◆ **Task prompt**
Rewrite all of the lines below with every "scientific name" swapped for "species", keeping everything else unchanged.

◆ **Input records**
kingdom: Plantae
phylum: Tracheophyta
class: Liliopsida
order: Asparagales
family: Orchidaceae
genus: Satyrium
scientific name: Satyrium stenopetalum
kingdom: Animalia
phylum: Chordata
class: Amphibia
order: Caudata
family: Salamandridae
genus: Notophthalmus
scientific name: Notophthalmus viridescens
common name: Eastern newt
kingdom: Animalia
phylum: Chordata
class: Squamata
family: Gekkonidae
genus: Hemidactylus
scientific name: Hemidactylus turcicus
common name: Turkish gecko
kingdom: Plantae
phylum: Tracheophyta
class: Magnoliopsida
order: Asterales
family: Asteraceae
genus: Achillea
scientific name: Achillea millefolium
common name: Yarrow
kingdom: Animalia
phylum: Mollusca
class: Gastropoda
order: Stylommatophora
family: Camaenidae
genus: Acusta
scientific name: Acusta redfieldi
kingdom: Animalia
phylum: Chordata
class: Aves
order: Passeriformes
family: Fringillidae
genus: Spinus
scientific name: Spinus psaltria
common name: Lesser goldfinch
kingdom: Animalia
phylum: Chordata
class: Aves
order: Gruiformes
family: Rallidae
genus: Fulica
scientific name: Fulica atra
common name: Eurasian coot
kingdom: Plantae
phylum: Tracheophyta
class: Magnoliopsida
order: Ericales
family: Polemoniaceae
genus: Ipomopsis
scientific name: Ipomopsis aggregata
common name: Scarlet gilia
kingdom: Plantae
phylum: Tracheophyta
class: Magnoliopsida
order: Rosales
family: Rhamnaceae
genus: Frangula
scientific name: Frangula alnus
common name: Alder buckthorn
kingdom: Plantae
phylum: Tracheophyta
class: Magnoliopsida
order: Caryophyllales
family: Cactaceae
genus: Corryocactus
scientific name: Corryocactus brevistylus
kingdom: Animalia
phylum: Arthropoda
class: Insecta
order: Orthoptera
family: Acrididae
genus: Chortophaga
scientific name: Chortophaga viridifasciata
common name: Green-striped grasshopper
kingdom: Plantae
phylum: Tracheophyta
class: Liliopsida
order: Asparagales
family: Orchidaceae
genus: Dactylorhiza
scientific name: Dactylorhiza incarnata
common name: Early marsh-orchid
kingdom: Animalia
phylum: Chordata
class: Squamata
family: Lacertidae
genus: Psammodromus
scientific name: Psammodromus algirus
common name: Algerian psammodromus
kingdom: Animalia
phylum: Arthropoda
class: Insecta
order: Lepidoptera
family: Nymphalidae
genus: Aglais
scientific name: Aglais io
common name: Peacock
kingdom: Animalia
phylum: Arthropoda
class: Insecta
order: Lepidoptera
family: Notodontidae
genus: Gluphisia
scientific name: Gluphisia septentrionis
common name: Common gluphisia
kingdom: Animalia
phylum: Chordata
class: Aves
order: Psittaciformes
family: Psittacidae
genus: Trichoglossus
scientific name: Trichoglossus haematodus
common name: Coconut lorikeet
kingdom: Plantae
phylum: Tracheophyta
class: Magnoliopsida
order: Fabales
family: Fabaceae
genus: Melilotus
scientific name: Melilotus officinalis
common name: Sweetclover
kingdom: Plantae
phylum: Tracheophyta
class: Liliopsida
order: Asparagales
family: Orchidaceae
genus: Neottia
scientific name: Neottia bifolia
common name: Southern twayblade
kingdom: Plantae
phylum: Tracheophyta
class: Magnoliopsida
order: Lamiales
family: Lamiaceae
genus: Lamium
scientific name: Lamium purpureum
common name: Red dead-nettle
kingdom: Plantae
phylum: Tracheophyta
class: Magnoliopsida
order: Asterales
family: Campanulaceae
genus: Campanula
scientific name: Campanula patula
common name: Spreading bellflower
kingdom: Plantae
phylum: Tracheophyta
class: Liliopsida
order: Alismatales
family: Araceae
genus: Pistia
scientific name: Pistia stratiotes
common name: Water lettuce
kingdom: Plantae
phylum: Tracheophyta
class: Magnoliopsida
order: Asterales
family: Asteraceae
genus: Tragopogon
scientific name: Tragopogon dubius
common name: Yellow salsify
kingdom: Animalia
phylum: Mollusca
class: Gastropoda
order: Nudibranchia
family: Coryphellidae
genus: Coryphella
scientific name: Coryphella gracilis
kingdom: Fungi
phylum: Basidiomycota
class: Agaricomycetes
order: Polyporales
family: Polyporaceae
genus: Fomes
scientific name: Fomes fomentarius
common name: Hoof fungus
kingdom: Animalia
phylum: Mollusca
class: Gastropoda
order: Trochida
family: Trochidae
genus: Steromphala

◆ **Correct answer**
kingdom: Plantae
phylum: Tracheophyta
class: Liliopsida
order: Asparagales
family: Orchidaceae
genus: Satyrium
species: Satyrium stenopetalum
kingdom: Animalia
phylum: Chordata
class: Amphibia
order: Caudata
family: Salamandridae
genus: Notophthalmus
species: Notophthalmus viridescens
common name: Eastern newt
kingdom: Animalia
phylum: Chordata
class: Squamata
family: Gekkonidae
genus: Hemidactylus
species: Hemidactylus turcicus
common name: Turkish gecko
kingdom: Plantae
phylum: Tracheophyta
class: Magnoliopsida
order: Asterales
family: Asteraceae
genus: Achillea
species: Achillea millefolium
common name: Yarrow
kingdom: Animalia
phylum: Mollusca
class: Gastropoda
order: Stylommatophora
family: Camaenidae
genus: Acusta
species: Acusta redfieldi
kingdom: Animalia
phylum: Chordata
class: Aves
order: Passeriformes
family: Fringillidae
genus: Spinus
species: Spinus psaltria
common name: Lesser goldfinch
kingdom: Animalia
phylum: Chordata
class: Aves
order: Gruiformes
family: Rallidae
genus: Fulica
species: Fulica atra
common name: Eurasian coot
kingdom: Plantae
phylum: Tracheophyta
class: Magnoliopsida
order: Ericales
family: Polemoniaceae
genus: Ipomopsis
species: Ipomopsis aggregata
common name: Scarlet gilia
kingdom: Plantae
phylum: Tracheophyta
class: Magnoliopsida
order: Rosales
family: Rhamnaceae
genus: Frangula
species: Frangula alnus
common name: Alder buckthorn
kingdom: Plantae
phylum: Tracheophyta
class: Magnoliopsida
order: Caryophyllales
family: Cactaceae
genus: Corryocactus
species: Corryocactus brevistylus
kingdom: Animalia
phylum: Arthropoda
class: Insecta
order: Orthoptera
family: Acrididae
genus: Chortophaga
species: Chortophaga viridifasciata
common name: Green-striped grasshopper
kingdom: Plantae
phylum: Tracheophyta
class: Liliopsida
order: Asparagales
family: Orchidaceae
genus: Dactylorhiza
species: Dactylorhiza incarnata
common name: Early marsh-orchid
kingdom: Animalia
phylum: Chordata
class: Squamata
family: Lacertidae
genus: Psammodromus
species: Psammodromus algirus
common name: Algerian psammodromus
kingdom: Animalia
phylum: Arthropoda
class: Insecta
order: Lepidoptera
family: Nymphalidae
genus: Aglais
species: Aglais io
common name: Peacock
kingdom: Animalia
phylum: Arthropoda
class: Insecta
order: Lepidoptera
family: Notodontidae
genus: Gluphisia
species: Gluphisia septentrionis
common name: Common gluphisia
kingdom: Animalia
phylum: Chordata
class: Aves
order: Psittaciformes
family: Psittacidae
genus: Trichoglossus
species: Trichoglossus haematodus
common name: Coconut lorikeet
kingdom: Plantae
phylum: Tracheophyta
class: Magnoliopsida
order: Fabales
family: Fabaceae
genus: Melilotus
species: Melilotus officinalis
common name: Sweetclover
kingdom: Plantae
phylum: Tracheophyta
class: Liliopsida
order: Asparagales
family: Orchidaceae
genus: Neottia
species: Neottia bifolia
common name: Southern twayblade
kingdom: Plantae
phylum: Tracheophyta
class: Magnoliopsida
order: Lamiales
family: Lamiaceae
genus: Lamium
species: Lamium purpureum
common name: Red dead-nettle
kingdom: Plantae
phylum: Tracheophyta
class: Magnoliopsida
order: Asterales
family: Campanulaceae
genus: Campanula
species: Campanula patula
common name: Spreading bellflower
kingdom: Plantae
phylum: Tracheophyta
class: Liliopsida
order: Alismatales
family: Araceae
genus: Pistia
species: Pistia stratiotes
common name: Water lettuce
kingdom: Plantae
phylum: Tracheophyta
class: Magnoliopsida
order: Asterales
family: Asteraceae
genus: Tragopogon
species: Tragopogon dubius
common name: Yellow salsify
kingdom: Animalia
phylum: Mollusca
class: Gastropoda
order: Nudibranchia
family: Coryphellidae
genus: Coryphella
species: Coryphella gracilis
kingdom: Fungi
phylum: Basidiomycota
class: Agaricomycetes
order: Polyporales
family: Polyporaceae
genus: Fomes
species: Fomes fomentarius
common name: Hoof fungus
kingdom: Animalia
phylum: Mollusca
class: Gastropoda
order: Trochida
family: Trochidae
genus: Steromphala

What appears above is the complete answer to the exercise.